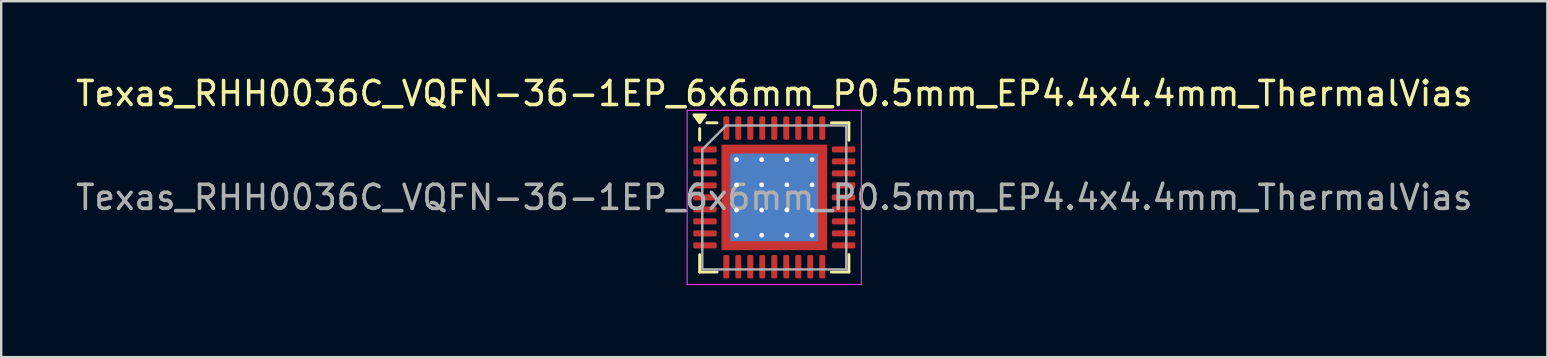
<source format=kicad_pcb>
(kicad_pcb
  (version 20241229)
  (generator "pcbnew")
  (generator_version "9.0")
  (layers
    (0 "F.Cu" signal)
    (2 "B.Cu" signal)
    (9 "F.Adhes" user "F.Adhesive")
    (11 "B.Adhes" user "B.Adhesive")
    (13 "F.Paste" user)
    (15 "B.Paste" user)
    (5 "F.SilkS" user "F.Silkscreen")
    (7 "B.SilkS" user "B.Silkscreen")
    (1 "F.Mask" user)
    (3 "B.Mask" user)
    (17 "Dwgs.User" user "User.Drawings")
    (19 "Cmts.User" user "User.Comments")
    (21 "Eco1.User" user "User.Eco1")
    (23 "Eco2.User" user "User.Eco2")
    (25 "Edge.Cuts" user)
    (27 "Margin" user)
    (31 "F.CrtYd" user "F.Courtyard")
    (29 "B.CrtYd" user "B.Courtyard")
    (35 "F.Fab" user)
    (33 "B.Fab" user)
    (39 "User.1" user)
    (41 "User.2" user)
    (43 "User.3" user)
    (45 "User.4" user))
  (footprint "Texas_RHH0036C_VQFN-36-1EP_6x6mm_P0.5mm_EP4.4x4.4mm_ThermalVias"
    (layer "F.Cu")
    (at 29.22 5.178)
    (property "Reference" "Texas_RHH0036C_VQFN-36-1EP_6x6mm_P0.5mm_EP4.4x4.4mm_ThermalVias" (at 0 -4.33 0) (layer "F.SilkS") (effects (font (size 1 1) (thickness 0.15))))
    (attr smd)
    (fp_line (start -3.11 -2.385) (end -3.11 -2.87) (stroke (width 0.12) (type solid)) (layer "F.SilkS"))
    (fp_line (start -3.11 3.11) (end -3.11 2.385) (stroke (width 0.12) (type solid)) (layer "F.SilkS"))
    (fp_line (start -2.385 -3.11) (end -2.81 -3.11) (stroke (width 0.12) (type solid)) (layer "F.SilkS"))
    (fp_line (start -2.385 3.11) (end -3.11 3.11) (stroke (width 0.12) (type solid)) (layer "F.SilkS"))
    (fp_line (start 2.385 -3.11) (end 3.11 -3.11) (stroke (width 0.12) (type solid)) (layer "F.SilkS"))
    (fp_line (start 2.385 3.11) (end 3.11 3.11) (stroke (width 0.12) (type solid)) (layer "F.SilkS"))
    (fp_line (start 3.11 -3.11) (end 3.11 -2.385) (stroke (width 0.12) (type solid)) (layer "F.SilkS"))
    (fp_line (start 3.11 3.11) (end 3.11 2.385) (stroke (width 0.12) (type solid)) (layer "F.SilkS"))
    (fp_poly (pts (xy -3.11 -3.11) (xy -3.35 -3.44) (xy -2.87 -3.44) (xy -3.11 -3.11)) (stroke (width 0.12) (type solid)) (fill yes) (layer "F.SilkS"))
    (fp_line (start -3.63 -3.63) (end -3.63 3.63) (stroke (width 0.05) (type solid)) (layer "F.CrtYd"))
    (fp_line (start -3.63 3.63) (end 3.63 3.63) (stroke (width 0.05) (type solid)) (layer "F.CrtYd"))
    (fp_line (start 3.63 -3.63) (end -3.63 -3.63) (stroke (width 0.05) (type solid)) (layer "F.CrtYd"))
    (fp_line (start 3.63 3.63) (end 3.63 -3.63) (stroke (width 0.05) (type solid)) (layer "F.CrtYd"))
    (fp_line (start -3 -2) (end -2 -3) (stroke (width 0.1) (type solid)) (layer "F.Fab"))
    (fp_line (start -3 3) (end -3 -2) (stroke (width 0.1) (type solid)) (layer "F.Fab"))
    (fp_line (start -2 -3) (end 3 -3) (stroke (width 0.1) (type solid)) (layer "F.Fab"))
    (fp_line (start 3 -3) (end 3 3) (stroke (width 0.1) (type solid)) (layer "F.Fab"))
    (fp_line (start 3 3) (end -3 3) (stroke (width 0.1) (type solid)) (layer "F.Fab"))
    (fp_text user "${REFERENCE}" (at 0 0 0) (layer "F.Fab") (effects (font (size 1 1) (thickness 0.15))))
    (pad "" smd custom (at -1.887 -1.887) (size 0.39 0.39) (layers "F.Paste") (options (anchor circle)) (primitives (gr_poly (pts (xy -0.138 -0.138) (xy 0.138 -0.138) (xy 0.138 0.043) (xy 0.043 0.138) (xy -0.138 0.138)) (width 0.229) (fill yes))))
    (pad "" smd custom (at -1.887 -1.05) (size 0.419 0.419) (layers "F.Paste") (options (anchor circle)) (primitives (gr_poly (pts (xy -0.167 -0.338) (xy 0.096 -0.338) (xy 0.167 -0.267) (xy 0.167 0.267) (xy 0.096 0.338) (xy -0.167 0.338)) (width 0.17) (fill yes))))
    (pad "" smd custom (at -1.887 0) (size 0.419 0.419) (layers "F.Paste") (options (anchor circle)) (primitives (gr_poly (pts (xy -0.167 -0.338) (xy 0.096 -0.338) (xy 0.167 -0.267) (xy 0.167 0.267) (xy 0.096 0.338) (xy -0.167 0.338)) (width 0.17) (fill yes))))
    (pad "" smd custom (at -1.887 1.05) (size 0.419 0.419) (layers "F.Paste") (options (anchor circle)) (primitives (gr_poly (pts (xy -0.167 -0.338) (xy 0.096 -0.338) (xy 0.167 -0.267) (xy 0.167 0.267) (xy 0.096 0.338) (xy -0.167 0.338)) (width 0.17) (fill yes))))
    (pad "" smd custom (at -1.887 1.887) (size 0.39 0.39) (layers "F.Paste") (options (anchor circle)) (primitives (gr_poly (pts (xy -0.138 -0.138) (xy 0.043 -0.138) (xy 0.138 -0.043) (xy 0.138 0.138) (xy -0.138 0.138)) (width 0.229) (fill yes))))
    (pad "" smd custom (at -1.05 -1.887) (size 0.419 0.419) (layers "F.Paste") (options (anchor circle)) (primitives (gr_poly (pts (xy -0.338 -0.167) (xy 0.338 -0.167) (xy 0.338 0.096) (xy 0.267 0.167) (xy -0.267 0.167) (xy -0.338 0.096)) (width 0.17) (fill yes))))
    (pad "" smd roundrect (at -1.05 -1.05) (size 0.847 0.847) (layers "F.Paste") (roundrect_rratio 0.25))
    (pad "" smd roundrect (at -1.05 0) (size 0.847 0.847) (layers "F.Paste") (roundrect_rratio 0.25))
    (pad "" smd roundrect (at -1.05 1.05) (size 0.847 0.847) (layers "F.Paste") (roundrect_rratio 0.25))
    (pad "" smd custom (at -1.05 1.887) (size 0.419 0.419) (layers "F.Paste") (options (anchor circle)) (primitives (gr_poly (pts (xy -0.338 -0.096) (xy -0.267 -0.167) (xy 0.267 -0.167) (xy 0.338 -0.096) (xy 0.338 0.167) (xy -0.338 0.167)) (width 0.17) (fill yes))))
    (pad "" smd custom (at 0 -1.887) (size 0.419 0.419) (layers "F.Paste") (options (anchor circle)) (primitives (gr_poly (pts (xy -0.338 -0.167) (xy 0.338 -0.167) (xy 0.338 0.096) (xy 0.267 0.167) (xy -0.267 0.167) (xy -0.338 0.096)) (width 0.17) (fill yes))))
    (pad "" smd roundrect (at 0 -1.05) (size 0.847 0.847) (layers "F.Paste") (roundrect_rratio 0.25))
    (pad "" smd roundrect (at 0 0) (size 0.847 0.847) (layers "F.Paste") (roundrect_rratio 0.25))
    (pad "" smd roundrect (at 0 1.05) (size 0.847 0.847) (layers "F.Paste") (roundrect_rratio 0.25))
    (pad "" smd custom (at 0 1.887) (size 0.419 0.419) (layers "F.Paste") (options (anchor circle)) (primitives (gr_poly (pts (xy -0.338 -0.096) (xy -0.267 -0.167) (xy 0.267 -0.167) (xy 0.338 -0.096) (xy 0.338 0.167) (xy -0.338 0.167)) (width 0.17) (fill yes))))
    (pad "" smd custom (at 1.05 -1.887) (size 0.419 0.419) (layers "F.Paste") (options (anchor circle)) (primitives (gr_poly (pts (xy -0.338 -0.167) (xy 0.338 -0.167) (xy 0.338 0.096) (xy 0.267 0.167) (xy -0.267 0.167) (xy -0.338 0.096)) (width 0.17) (fill yes))))
    (pad "" smd roundrect (at 1.05 -1.05) (size 0.847 0.847) (layers "F.Paste") (roundrect_rratio 0.25))
    (pad "" smd roundrect (at 1.05 0) (size 0.847 0.847) (layers "F.Paste") (roundrect_rratio 0.25))
    (pad "" smd roundrect (at 1.05 1.05) (size 0.847 0.847) (layers "F.Paste") (roundrect_rratio 0.25))
    (pad "" smd custom (at 1.05 1.887) (size 0.419 0.419) (layers "F.Paste") (options (anchor circle)) (primitives (gr_poly (pts (xy -0.338 -0.096) (xy -0.267 -0.167) (xy 0.267 -0.167) (xy 0.338 -0.096) (xy 0.338 0.167) (xy -0.338 0.167)) (width 0.17) (fill yes))))
    (pad "" smd custom (at 1.887 -1.887) (size 0.39 0.39) (layers "F.Paste") (options (anchor circle)) (primitives (gr_poly (pts (xy -0.138 -0.138) (xy 0.138 -0.138) (xy 0.138 0.138) (xy -0.043 0.138) (xy -0.138 0.043)) (width 0.229) (fill yes))))
    (pad "" smd custom (at 1.887 -1.05) (size 0.419 0.419) (layers "F.Paste") (options (anchor circle)) (primitives (gr_poly (pts (xy -0.167 -0.267) (xy -0.096 -0.338) (xy 0.167 -0.338) (xy 0.167 0.338) (xy -0.096 0.338) (xy -0.167 0.267)) (width 0.17) (fill yes))))
    (pad "" smd custom (at 1.887 0) (size 0.419 0.419) (layers "F.Paste") (options (anchor circle)) (primitives (gr_poly (pts (xy -0.167 -0.267) (xy -0.096 -0.338) (xy 0.167 -0.338) (xy 0.167 0.338) (xy -0.096 0.338) (xy -0.167 0.267)) (width 0.17) (fill yes))))
    (pad "" smd custom (at 1.887 1.05) (size 0.419 0.419) (layers "F.Paste") (options (anchor circle)) (primitives (gr_poly (pts (xy -0.167 -0.267) (xy -0.096 -0.338) (xy 0.167 -0.338) (xy 0.167 0.338) (xy -0.096 0.338) (xy -0.167 0.267)) (width 0.17) (fill yes))))
    (pad "" smd custom (at 1.887 1.887) (size 0.39 0.39) (layers "F.Paste") (options (anchor circle)) (primitives (gr_poly (pts (xy -0.138 -0.043) (xy -0.043 -0.138) (xy 0.138 -0.138) (xy 0.138 0.138) (xy -0.138 0.138)) (width 0.229) (fill yes))))
    (pad "1" smd roundrect (at -2.888 -2) (size 0.975 0.25) (layers "F.Cu" "F.Mask" "F.Paste") (roundrect_rratio 0.25))
    (pad "2" smd roundrect (at -2.888 -1.5) (size 0.975 0.25) (layers "F.Cu" "F.Mask" "F.Paste") (roundrect_rratio 0.25))
    (pad "3" smd roundrect (at -2.888 -1) (size 0.975 0.25) (layers "F.Cu" "F.Mask" "F.Paste") (roundrect_rratio 0.25))
    (pad "4" smd roundrect (at -2.888 -0.5) (size 0.975 0.25) (layers "F.Cu" "F.Mask" "F.Paste") (roundrect_rratio 0.25))
    (pad "5" smd roundrect (at -2.888 0) (size 0.975 0.25) (layers "F.Cu" "F.Mask" "F.Paste") (roundrect_rratio 0.25))
    (pad "6" smd roundrect (at -2.888 0.5) (size 0.975 0.25) (layers "F.Cu" "F.Mask" "F.Paste") (roundrect_rratio 0.25))
    (pad "7" smd roundrect (at -2.888 1) (size 0.975 0.25) (layers "F.Cu" "F.Mask" "F.Paste") (roundrect_rratio 0.25))
    (pad "8" smd roundrect (at -2.888 1.5) (size 0.975 0.25) (layers "F.Cu" "F.Mask" "F.Paste") (roundrect_rratio 0.25))
    (pad "9" smd roundrect (at -2.888 2) (size 0.975 0.25) (layers "F.Cu" "F.Mask" "F.Paste") (roundrect_rratio 0.25))
    (pad "10" smd roundrect (at -2 2.888) (size 0.25 0.975) (layers "F.Cu" "F.Mask" "F.Paste") (roundrect_rratio 0.25))
    (pad "11" smd roundrect (at -1.5 2.888) (size 0.25 0.975) (layers "F.Cu" "F.Mask" "F.Paste") (roundrect_rratio 0.25))
    (pad "12" smd roundrect (at -1 2.888) (size 0.25 0.975) (layers "F.Cu" "F.Mask" "F.Paste") (roundrect_rratio 0.25))
    (pad "13" smd roundrect (at -0.5 2.888) (size 0.25 0.975) (layers "F.Cu" "F.Mask" "F.Paste") (roundrect_rratio 0.25))
    (pad "14" smd roundrect (at 0 2.888) (size 0.25 0.975) (layers "F.Cu" "F.Mask" "F.Paste") (roundrect_rratio 0.25))
    (pad "15" smd roundrect (at 0.5 2.888) (size 0.25 0.975) (layers "F.Cu" "F.Mask" "F.Paste") (roundrect_rratio 0.25))
    (pad "16" smd roundrect (at 1 2.888) (size 0.25 0.975) (layers "F.Cu" "F.Mask" "F.Paste") (roundrect_rratio 0.25))
    (pad "17" smd roundrect (at 1.5 2.888) (size 0.25 0.975) (layers "F.Cu" "F.Mask" "F.Paste") (roundrect_rratio 0.25))
    (pad "18" smd roundrect (at 2 2.888) (size 0.25 0.975) (layers "F.Cu" "F.Mask" "F.Paste") (roundrect_rratio 0.25))
    (pad "19" smd roundrect (at 2.888 2) (size 0.975 0.25) (layers "F.Cu" "F.Mask" "F.Paste") (roundrect_rratio 0.25))
    (pad "20" smd roundrect (at 2.888 1.5) (size 0.975 0.25) (layers "F.Cu" "F.Mask" "F.Paste") (roundrect_rratio 0.25))
    (pad "21" smd roundrect (at 2.888 1) (size 0.975 0.25) (layers "F.Cu" "F.Mask" "F.Paste") (roundrect_rratio 0.25))
    (pad "22" smd roundrect (at 2.888 0.5) (size 0.975 0.25) (layers "F.Cu" "F.Mask" "F.Paste") (roundrect_rratio 0.25))
    (pad "23" smd roundrect (at 2.888 0) (size 0.975 0.25) (layers "F.Cu" "F.Mask" "F.Paste") (roundrect_rratio 0.25))
    (pad "24" smd roundrect (at 2.888 -0.5) (size 0.975 0.25) (layers "F.Cu" "F.Mask" "F.Paste") (roundrect_rratio 0.25))
    (pad "25" smd roundrect (at 2.888 -1) (size 0.975 0.25) (layers "F.Cu" "F.Mask" "F.Paste") (roundrect_rratio 0.25))
    (pad "26" smd roundrect (at 2.888 -1.5) (size 0.975 0.25) (layers "F.Cu" "F.Mask" "F.Paste") (roundrect_rratio 0.25))
    (pad "27" smd roundrect (at 2.888 -2) (size 0.975 0.25) (layers "F.Cu" "F.Mask" "F.Paste") (roundrect_rratio 0.25))
    (pad "28" smd roundrect (at 2 -2.888) (size 0.25 0.975) (layers "F.Cu" "F.Mask" "F.Paste") (roundrect_rratio 0.25))
    (pad "29" smd roundrect (at 1.5 -2.888) (size 0.25 0.975) (layers "F.Cu" "F.Mask" "F.Paste") (roundrect_rratio 0.25))
    (pad "30" smd roundrect (at 1 -2.888) (size 0.25 0.975) (layers "F.Cu" "F.Mask" "F.Paste") (roundrect_rratio 0.25))
    (pad "31" smd roundrect (at 0.5 -2.888) (size 0.25 0.975) (layers "F.Cu" "F.Mask" "F.Paste") (roundrect_rratio 0.25))
    (pad "32" smd roundrect (at 0 -2.888) (size 0.25 0.975) (layers "F.Cu" "F.Mask" "F.Paste") (roundrect_rratio 0.25))
    (pad "33" smd roundrect (at -0.5 -2.888) (size 0.25 0.975) (layers "F.Cu" "F.Mask" "F.Paste") (roundrect_rratio 0.25))
    (pad "34" smd roundrect (at -1 -2.888) (size 0.25 0.975) (layers "F.Cu" "F.Mask" "F.Paste") (roundrect_rratio 0.25))
    (pad "35" smd roundrect (at -1.5 -2.888) (size 0.25 0.975) (layers "F.Cu" "F.Mask" "F.Paste") (roundrect_rratio 0.25))
    (pad "36" smd roundrect (at -2 -2.888) (size 0.25 0.975) (layers "F.Cu" "F.Mask" "F.Paste") (roundrect_rratio 0.25))
    (pad "37" thru_hole circle (at -1.575 -1.575) (size 0.5 0.5) (drill 0.2) (property pad_prop_heatsink) (layers "*.Cu"))
    (pad "37" thru_hole circle (at -1.575 -0.525) (size 0.5 0.5) (drill 0.2) (property pad_prop_heatsink) (layers "*.Cu"))
    (pad "37" thru_hole circle (at -1.575 0.525) (size 0.5 0.5) (drill 0.2) (property pad_prop_heatsink) (layers "*.Cu"))
    (pad "37" thru_hole circle (at -1.575 1.575) (size 0.5 0.5) (drill 0.2) (property pad_prop_heatsink) (layers "*.Cu"))
    (pad "37" thru_hole circle (at -0.525 -1.575) (size 0.5 0.5) (drill 0.2) (property pad_prop_heatsink) (layers "*.Cu"))
    (pad "37" thru_hole circle (at -0.525 -0.525) (size 0.5 0.5) (drill 0.2) (property pad_prop_heatsink) (layers "*.Cu"))
    (pad "37" thru_hole circle (at -0.525 0.525) (size 0.5 0.5) (drill 0.2) (property pad_prop_heatsink) (layers "*.Cu"))
    (pad "37" thru_hole circle (at -0.525 1.575) (size 0.5 0.5) (drill 0.2) (property pad_prop_heatsink) (layers "*.Cu"))
    (pad "37" smd rect (at 0 0) (size 3.65 3.65) (property pad_prop_heatsink) (layers "B.Cu"))
    (pad "37" smd rect (at 0 0) (size 4.4 4.4) (property pad_prop_heatsink) (layers "F.Cu" "F.Mask"))
    (pad "37" thru_hole circle (at 0.525 -1.575) (size 0.5 0.5) (drill 0.2) (property pad_prop_heatsink) (layers "*.Cu"))
    (pad "37" thru_hole circle (at 0.525 -0.525) (size 0.5 0.5) (drill 0.2) (property pad_prop_heatsink) (layers "*.Cu"))
    (pad "37" thru_hole circle (at 0.525 0.525) (size 0.5 0.5) (drill 0.2) (property pad_prop_heatsink) (layers "*.Cu"))
    (pad "37" thru_hole circle (at 0.525 1.575) (size 0.5 0.5) (drill 0.2) (property pad_prop_heatsink) (layers "*.Cu"))
    (pad "37" thru_hole circle (at 1.575 -1.575) (size 0.5 0.5) (drill 0.2) (property pad_prop_heatsink) (layers "*.Cu"))
    (pad "37" thru_hole circle (at 1.575 -0.525) (size 0.5 0.5) (drill 0.2) (property pad_prop_heatsink) (layers "*.Cu"))
    (pad "37" thru_hole circle (at 1.575 0.525) (size 0.5 0.5) (drill 0.2) (property pad_prop_heatsink) (layers "*.Cu"))
    (pad "37" thru_hole circle (at 1.575 1.575) (size 0.5 0.5) (drill 0.2) (property pad_prop_heatsink) (layers "*.Cu")))
  (gr_rect
    (start -3 -3)
    (end 61.44 11.833)
    (stroke (width 0.1) (type default))
    (fill no)
    (layer "Edge.Cuts")))
</source>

------------------------------

# Brief
Take the entries above and return only the lines from the one with "(at -0.5 -2.888)" to the one with "(at -0.525 -0.525)", both included, unchanged.

# Solution below
    (pad "33" smd roundrect (at -0.5 -2.888) (size 0.25 0.975) (layers "F.Cu" "F.Mask" "F.Paste") (roundrect_rratio 0.25))
    (pad "34" smd roundrect (at -1 -2.888) (size 0.25 0.975) (layers "F.Cu" "F.Mask" "F.Paste") (roundrect_rratio 0.25))
    (pad "35" smd roundrect (at -1.5 -2.888) (size 0.25 0.975) (layers "F.Cu" "F.Mask" "F.Paste") (roundrect_rratio 0.25))
    (pad "36" smd roundrect (at -2 -2.888) (size 0.25 0.975) (layers "F.Cu" "F.Mask" "F.Paste") (roundrect_rratio 0.25))
    (pad "37" thru_hole circle (at -1.575 -1.575) (size 0.5 0.5) (drill 0.2) (property pad_prop_heatsink) (layers "*.Cu"))
    (pad "37" thru_hole circle (at -1.575 -0.525) (size 0.5 0.5) (drill 0.2) (property pad_prop_heatsink) (layers "*.Cu"))
    (pad "37" thru_hole circle (at -1.575 0.525) (size 0.5 0.5) (drill 0.2) (property pad_prop_heatsink) (layers "*.Cu"))
    (pad "37" thru_hole circle (at -1.575 1.575) (size 0.5 0.5) (drill 0.2) (property pad_prop_heatsink) (layers "*.Cu"))
    (pad "37" thru_hole circle (at -0.525 -1.575) (size 0.5 0.5) (drill 0.2) (property pad_prop_heatsink) (layers "*.Cu"))
    (pad "37" thru_hole circle (at -0.525 -0.525) (size 0.5 0.5) (drill 0.2) (property pad_prop_heatsink) (layers "*.Cu"))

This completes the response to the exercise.